═══ Input records
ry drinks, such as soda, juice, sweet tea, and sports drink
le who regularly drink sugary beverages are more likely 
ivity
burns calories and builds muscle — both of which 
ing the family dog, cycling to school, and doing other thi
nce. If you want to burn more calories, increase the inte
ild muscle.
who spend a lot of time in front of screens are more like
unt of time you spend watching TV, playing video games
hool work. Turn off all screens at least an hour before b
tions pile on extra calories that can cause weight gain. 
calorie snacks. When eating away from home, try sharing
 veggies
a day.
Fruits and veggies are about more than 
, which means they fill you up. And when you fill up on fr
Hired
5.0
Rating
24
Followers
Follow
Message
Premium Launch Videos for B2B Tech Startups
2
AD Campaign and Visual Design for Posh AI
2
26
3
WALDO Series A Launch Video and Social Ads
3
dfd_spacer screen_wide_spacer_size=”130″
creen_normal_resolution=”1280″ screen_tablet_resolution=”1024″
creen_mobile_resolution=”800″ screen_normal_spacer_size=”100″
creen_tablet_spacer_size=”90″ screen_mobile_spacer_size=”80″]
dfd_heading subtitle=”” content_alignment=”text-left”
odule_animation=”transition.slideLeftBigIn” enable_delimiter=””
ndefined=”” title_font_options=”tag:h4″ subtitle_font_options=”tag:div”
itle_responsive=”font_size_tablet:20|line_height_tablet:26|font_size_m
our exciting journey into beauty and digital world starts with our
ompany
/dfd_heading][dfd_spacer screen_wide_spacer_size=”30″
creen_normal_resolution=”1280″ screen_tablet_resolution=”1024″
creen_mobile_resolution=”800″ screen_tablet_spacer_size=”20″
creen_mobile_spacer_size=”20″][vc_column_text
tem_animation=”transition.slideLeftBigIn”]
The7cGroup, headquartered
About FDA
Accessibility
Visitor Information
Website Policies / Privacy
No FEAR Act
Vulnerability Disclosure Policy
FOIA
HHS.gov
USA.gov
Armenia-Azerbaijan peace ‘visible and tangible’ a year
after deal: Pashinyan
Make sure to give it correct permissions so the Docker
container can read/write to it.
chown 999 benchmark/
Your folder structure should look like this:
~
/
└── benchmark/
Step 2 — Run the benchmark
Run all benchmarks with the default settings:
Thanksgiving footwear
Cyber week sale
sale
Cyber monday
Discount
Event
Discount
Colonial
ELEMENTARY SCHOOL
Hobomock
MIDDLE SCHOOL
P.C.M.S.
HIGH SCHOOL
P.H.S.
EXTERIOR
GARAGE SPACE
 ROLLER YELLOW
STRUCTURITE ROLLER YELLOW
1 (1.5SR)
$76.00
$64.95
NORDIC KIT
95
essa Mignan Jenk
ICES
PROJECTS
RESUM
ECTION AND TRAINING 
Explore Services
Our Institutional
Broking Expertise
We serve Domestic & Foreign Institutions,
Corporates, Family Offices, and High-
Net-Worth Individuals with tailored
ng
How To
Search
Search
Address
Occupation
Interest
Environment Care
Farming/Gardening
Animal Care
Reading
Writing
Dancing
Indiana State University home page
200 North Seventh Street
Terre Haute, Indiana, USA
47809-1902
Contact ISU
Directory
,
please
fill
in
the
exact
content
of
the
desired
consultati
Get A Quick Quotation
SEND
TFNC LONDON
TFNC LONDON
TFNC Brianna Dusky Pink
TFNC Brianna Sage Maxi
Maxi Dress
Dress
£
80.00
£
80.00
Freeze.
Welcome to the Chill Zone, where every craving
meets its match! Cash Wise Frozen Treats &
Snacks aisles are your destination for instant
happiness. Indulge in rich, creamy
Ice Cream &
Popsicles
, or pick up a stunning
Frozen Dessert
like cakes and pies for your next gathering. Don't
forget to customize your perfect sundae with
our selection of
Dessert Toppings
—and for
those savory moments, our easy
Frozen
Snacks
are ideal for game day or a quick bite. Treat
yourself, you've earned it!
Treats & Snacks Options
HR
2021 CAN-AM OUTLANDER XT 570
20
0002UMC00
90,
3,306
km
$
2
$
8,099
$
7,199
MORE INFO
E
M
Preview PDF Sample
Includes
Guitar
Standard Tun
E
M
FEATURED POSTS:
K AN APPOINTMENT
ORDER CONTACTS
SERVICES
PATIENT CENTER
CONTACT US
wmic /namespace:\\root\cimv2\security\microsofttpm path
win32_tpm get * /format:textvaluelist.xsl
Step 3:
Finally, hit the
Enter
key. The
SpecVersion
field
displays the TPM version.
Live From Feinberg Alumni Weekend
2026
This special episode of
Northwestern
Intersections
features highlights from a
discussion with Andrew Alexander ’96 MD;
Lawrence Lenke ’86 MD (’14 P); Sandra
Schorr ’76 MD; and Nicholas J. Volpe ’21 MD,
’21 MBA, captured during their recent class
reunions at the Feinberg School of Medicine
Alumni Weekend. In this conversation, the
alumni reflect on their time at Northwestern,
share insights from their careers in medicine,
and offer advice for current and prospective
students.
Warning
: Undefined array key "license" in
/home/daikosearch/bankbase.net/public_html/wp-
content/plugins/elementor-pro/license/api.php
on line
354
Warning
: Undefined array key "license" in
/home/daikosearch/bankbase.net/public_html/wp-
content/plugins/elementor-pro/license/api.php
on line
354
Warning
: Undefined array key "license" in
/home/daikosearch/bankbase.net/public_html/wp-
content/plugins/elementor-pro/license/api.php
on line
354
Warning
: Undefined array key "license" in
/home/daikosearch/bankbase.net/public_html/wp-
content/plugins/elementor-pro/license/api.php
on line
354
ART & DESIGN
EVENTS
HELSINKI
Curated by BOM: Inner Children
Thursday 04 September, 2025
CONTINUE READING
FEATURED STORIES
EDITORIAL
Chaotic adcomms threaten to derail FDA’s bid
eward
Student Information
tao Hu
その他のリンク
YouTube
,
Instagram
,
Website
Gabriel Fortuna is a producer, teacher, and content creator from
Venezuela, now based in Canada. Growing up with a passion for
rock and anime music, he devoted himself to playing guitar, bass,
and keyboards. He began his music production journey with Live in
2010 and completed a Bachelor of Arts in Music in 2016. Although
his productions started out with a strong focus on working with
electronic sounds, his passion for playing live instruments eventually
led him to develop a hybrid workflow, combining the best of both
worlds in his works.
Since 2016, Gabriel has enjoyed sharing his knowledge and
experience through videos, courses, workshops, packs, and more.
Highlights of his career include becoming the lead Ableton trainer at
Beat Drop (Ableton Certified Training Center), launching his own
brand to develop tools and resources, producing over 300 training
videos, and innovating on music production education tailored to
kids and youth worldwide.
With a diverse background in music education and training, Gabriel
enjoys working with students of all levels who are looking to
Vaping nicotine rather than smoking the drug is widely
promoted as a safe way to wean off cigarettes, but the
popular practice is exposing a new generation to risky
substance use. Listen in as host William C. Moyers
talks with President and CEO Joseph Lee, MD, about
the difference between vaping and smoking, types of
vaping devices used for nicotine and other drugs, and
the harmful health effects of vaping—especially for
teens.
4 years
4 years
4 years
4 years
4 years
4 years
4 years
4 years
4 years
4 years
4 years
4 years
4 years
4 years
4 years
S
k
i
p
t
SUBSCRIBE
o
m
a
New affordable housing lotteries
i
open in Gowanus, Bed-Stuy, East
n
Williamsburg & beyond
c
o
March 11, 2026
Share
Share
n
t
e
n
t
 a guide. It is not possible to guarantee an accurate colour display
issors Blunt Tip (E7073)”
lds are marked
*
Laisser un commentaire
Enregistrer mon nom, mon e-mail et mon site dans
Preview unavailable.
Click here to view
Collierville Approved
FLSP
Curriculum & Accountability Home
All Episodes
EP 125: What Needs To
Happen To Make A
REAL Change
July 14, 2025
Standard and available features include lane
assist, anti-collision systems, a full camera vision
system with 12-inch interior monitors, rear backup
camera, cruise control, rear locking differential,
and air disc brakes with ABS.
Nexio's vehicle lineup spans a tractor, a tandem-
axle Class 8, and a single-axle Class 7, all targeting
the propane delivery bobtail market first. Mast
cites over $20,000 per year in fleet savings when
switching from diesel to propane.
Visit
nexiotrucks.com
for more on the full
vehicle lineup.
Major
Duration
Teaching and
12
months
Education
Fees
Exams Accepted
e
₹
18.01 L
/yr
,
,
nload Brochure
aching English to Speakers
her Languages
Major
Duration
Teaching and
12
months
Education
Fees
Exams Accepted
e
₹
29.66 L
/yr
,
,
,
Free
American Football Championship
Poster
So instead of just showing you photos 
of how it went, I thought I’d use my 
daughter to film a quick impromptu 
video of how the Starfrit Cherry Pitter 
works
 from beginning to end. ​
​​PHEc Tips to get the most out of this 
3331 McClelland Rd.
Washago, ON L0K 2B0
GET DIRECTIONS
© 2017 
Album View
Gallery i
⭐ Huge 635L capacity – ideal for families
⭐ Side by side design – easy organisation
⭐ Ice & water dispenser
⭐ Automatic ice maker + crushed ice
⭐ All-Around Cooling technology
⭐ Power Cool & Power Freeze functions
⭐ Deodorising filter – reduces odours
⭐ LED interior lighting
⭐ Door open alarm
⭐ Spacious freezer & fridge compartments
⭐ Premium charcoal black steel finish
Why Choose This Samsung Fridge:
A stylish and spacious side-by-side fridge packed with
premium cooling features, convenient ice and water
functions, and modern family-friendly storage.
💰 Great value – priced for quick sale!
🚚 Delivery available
══════
**Task requirements:** Number of lines above that include "drink": state it and nothing else.

**Answer box:** 2